╔══

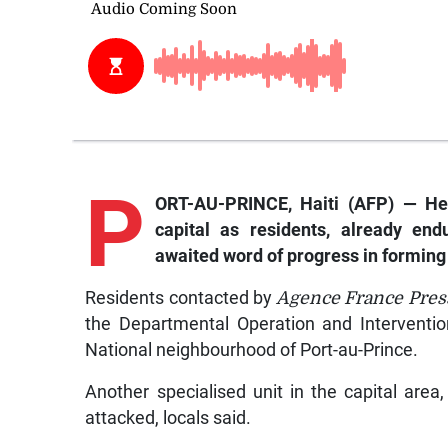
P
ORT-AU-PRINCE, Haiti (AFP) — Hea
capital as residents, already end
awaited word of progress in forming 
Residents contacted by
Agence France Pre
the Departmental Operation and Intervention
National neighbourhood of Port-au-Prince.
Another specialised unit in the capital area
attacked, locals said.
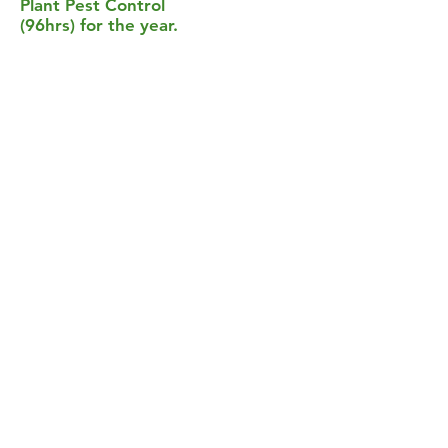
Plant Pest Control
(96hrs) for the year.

╚══
╔══

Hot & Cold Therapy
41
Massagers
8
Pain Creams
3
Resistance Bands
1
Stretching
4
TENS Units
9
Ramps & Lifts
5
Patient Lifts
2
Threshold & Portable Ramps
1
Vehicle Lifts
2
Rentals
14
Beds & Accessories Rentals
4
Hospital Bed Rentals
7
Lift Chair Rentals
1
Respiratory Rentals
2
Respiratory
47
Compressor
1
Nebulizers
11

╚══
╔══

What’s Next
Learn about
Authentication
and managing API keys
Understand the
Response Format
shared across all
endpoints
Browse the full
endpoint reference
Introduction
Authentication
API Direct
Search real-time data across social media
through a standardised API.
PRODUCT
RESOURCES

╚══

Collect every line in the entries above that contains the word "Ramps". Count only matches with the same capitalization.

COMPLETED TASK >>
Ramps & Lifts
Threshold & Portable Ramps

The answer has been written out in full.